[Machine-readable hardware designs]
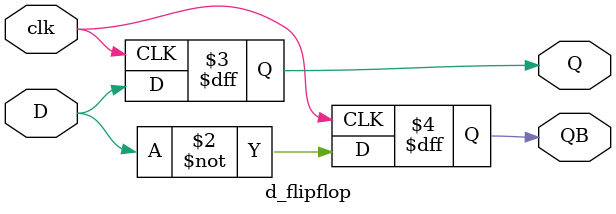
<source format=v>
`timescale 1ns / 1ps

module d_flipflop(clk,D,Q,QB);
input clk,D;
output reg Q, QB;

always @(posedge clk)
begin
Q <= D;
QB <= ~D;
end
endmodule


</source>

• [TASK TO COMPLETE] From the first line to the last, repeat the data above exactly and leave the pictures out.

• [TASK SOLUTION]
<source format=v>
`timescale 1ns / 1ps

module d_flipflop(clk,D,Q,QB);
input clk,D;
output reg Q, QB;

always @(posedge clk)
begin
Q <= D;
QB <= ~D;
end
endmodule


</source>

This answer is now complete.